PASSAGE SHOWN: Begin

DESCRIPTION OF THE PLAN
 
     Administration. The Plan will be administered by a committee of the Board
of Directors (the "Committee") consisting of at least two members who may be
"Non-Employee Directors" within the meaning of Rule 16b-3 under the Securities
Exchange Act of 1934 (the "Exchange Act") and who are "outside directors" within
the meaning of Section 162(m) of the Code.
 
     Section 162(m) of the Code generally limits to $1 million the amount that a
publicly held corporation is allowed each year to deduct for the compensation
paid to each of the corporation's chief executive officer and the corporation's
four most highly compensated executive officers other than the chief executive
officer, subject to certain exceptions. One such exception is "qualified
performance-based" compensation. Compensation attributable to a stock option is
"qualified performance-based" compensation if all of the following conditions
are satisfied: (i) the option is granted by a committee consisting solely of two
or more "outside directors", (ii) the plan under which the option is granted
states the maximum number of shares with respect to which options may be granted
during a specified period to any employee, (iii) under the terms of the option,
the amount of compensation the employee could receive is based solely on an
increase in the value of stock after the date of grant of the option and (iv)

PASSAGE SHOWN: End
GIVEN RECORDS: Begin

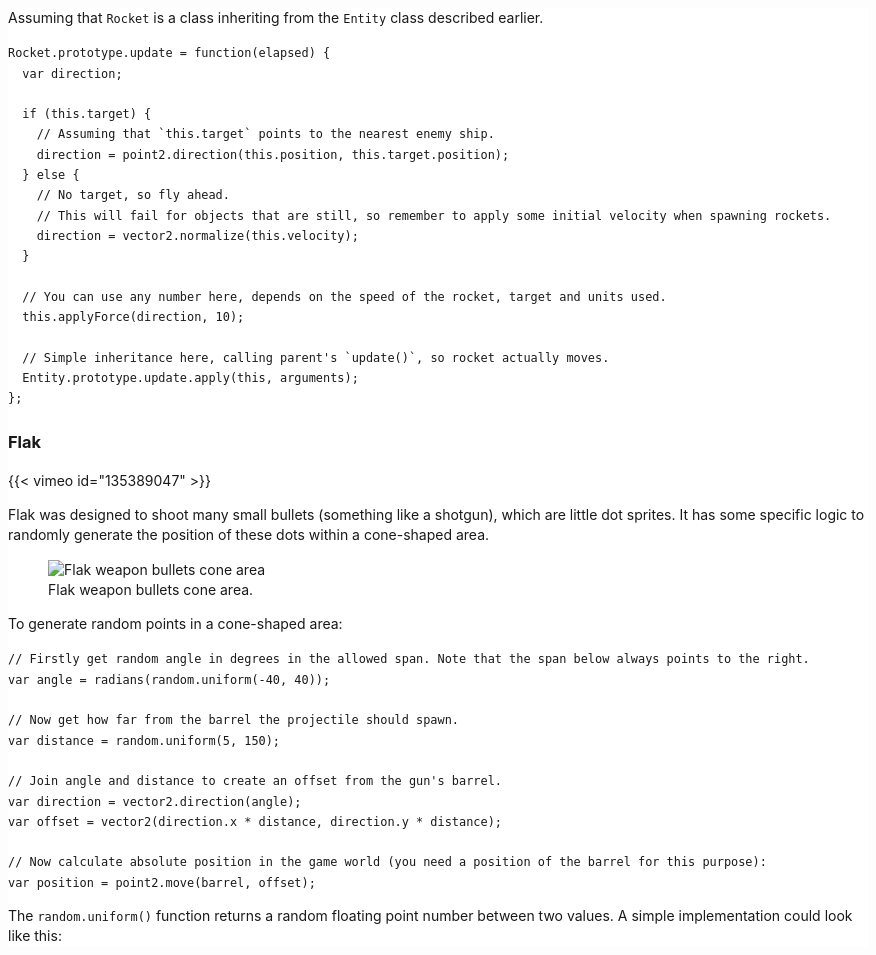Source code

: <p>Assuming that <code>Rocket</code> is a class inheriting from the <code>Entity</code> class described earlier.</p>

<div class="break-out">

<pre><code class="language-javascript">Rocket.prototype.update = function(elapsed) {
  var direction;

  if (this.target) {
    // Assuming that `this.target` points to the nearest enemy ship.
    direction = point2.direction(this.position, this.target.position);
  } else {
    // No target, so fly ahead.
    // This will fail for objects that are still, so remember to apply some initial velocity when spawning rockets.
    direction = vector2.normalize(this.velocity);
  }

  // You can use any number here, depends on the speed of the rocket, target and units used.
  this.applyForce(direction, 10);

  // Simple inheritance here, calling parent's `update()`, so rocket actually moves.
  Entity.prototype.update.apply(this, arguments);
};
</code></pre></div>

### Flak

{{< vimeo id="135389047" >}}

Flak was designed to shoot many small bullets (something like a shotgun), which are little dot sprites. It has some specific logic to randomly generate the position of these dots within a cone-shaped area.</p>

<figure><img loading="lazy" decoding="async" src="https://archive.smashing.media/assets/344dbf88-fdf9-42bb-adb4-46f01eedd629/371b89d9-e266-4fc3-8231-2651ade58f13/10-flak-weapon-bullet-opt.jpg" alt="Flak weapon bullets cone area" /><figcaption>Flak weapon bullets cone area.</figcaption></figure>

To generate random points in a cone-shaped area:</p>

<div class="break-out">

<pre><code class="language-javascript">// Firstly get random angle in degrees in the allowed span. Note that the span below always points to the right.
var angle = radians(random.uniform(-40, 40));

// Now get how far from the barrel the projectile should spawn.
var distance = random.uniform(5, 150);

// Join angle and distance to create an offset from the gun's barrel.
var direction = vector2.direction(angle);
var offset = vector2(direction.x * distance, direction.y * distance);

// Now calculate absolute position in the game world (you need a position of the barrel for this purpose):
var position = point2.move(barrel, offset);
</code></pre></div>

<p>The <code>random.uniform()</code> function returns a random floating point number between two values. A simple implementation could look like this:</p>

GIVEN RECORDS: End
GIVEN RECORDS: Begin

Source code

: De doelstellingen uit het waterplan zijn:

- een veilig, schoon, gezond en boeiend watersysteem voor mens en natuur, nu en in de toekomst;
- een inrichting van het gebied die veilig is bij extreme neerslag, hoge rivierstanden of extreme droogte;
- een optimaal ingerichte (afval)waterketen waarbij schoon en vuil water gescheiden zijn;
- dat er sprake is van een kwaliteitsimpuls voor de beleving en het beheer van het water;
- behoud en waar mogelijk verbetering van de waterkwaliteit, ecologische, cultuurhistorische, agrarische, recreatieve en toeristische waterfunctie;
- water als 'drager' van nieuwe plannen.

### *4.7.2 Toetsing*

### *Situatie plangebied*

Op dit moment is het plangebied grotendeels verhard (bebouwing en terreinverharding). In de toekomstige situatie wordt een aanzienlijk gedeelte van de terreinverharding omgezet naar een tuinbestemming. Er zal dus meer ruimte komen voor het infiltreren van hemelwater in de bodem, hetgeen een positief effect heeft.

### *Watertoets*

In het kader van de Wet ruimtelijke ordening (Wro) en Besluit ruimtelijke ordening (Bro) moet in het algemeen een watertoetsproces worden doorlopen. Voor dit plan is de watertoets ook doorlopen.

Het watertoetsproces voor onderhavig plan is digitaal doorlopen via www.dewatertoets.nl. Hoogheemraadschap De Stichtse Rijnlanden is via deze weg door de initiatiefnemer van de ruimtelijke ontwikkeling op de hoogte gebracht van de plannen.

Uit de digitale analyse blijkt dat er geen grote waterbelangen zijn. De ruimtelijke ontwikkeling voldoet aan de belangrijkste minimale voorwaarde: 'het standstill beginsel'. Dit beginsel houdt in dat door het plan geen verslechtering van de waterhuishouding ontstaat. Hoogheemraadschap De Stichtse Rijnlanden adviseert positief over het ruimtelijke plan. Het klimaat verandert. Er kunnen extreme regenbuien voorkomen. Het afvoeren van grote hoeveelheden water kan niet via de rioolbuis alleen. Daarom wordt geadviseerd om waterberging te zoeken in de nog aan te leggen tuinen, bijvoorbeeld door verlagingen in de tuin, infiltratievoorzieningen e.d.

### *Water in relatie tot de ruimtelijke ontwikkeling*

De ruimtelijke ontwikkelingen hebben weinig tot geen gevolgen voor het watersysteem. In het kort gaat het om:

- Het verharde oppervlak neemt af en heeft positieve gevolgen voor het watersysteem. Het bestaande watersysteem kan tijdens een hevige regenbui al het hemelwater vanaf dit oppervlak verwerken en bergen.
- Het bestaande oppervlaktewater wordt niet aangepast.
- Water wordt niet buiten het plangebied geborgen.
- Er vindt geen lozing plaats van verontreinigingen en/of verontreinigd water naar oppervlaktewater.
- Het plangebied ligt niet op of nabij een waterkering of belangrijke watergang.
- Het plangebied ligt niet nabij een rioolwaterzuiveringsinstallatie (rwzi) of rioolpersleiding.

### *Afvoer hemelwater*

GIVEN RECORDS: End

→ TASKS TO PERFORM
#1 According to the stock plan description, what is the smallest number of members the Committee may have?
#2 Continue the stock plan description from the point where it stops.

→ EXERCISE RESULTS
#1 At least two members.

#2
the material terms of the plan under which the option is granted are disclosed
to the publicly held corporation's shareholders and approved by them before any
compensation under the plan is paid. The Committee which will administer the
Plan currently consists solely of "outside directors" as defined for purposes of
Section 162(m) of the Code. It is expected that the Company generally will seek
to satisfy the conditions described above. If such conditions are satisfied,
compensation under the Plan that is payable with respect to options would not be
subject to the $1 million deduction limit under Section 162(m) of the Code.
 
     Subject to the express provisions of the Plan, the Committee has the
authority to select eligible officers and other employees or persons who are
expected to become employees who will receive options and determine all of the
terms and conditions of each option. All options will be evidenced by a written
agreement
                                        4
<PAGE>   7
 
containing such provisions not inconsistent with the Plan as the Committee shall
approve. The Committee will also have authority to prescribe rules and
regulations for administering the Plan and to decide questions of interpretation
or application of any provision of the Plan.
 
     Available Shares. Under the Plan, 310,000 shares of Common Stock will be
available for grants of options, subject to adjustment in the event of a stock
split, stock dividend, recapitalization, reorganization, merger, spin-off or
other similar event or change in capitalization. To the extent shares subject to
an outstanding option are not issued or delivered by reason of the expiration,
termination, cancellation or forfeiture of such option or by reason of the
delivery or withholding of shares of Common Stock to pay all or a portion of the
exercise price of such option, or to satisfy all or a portion of the tax
withholding obligations relating to such option, then such shares of Common
Stock shall again be available under the Plan. The maximum number of shares of
Common Stock with respect to which options may be granted during any calendar
year to any person is 150,000, subject to adjustment as described above.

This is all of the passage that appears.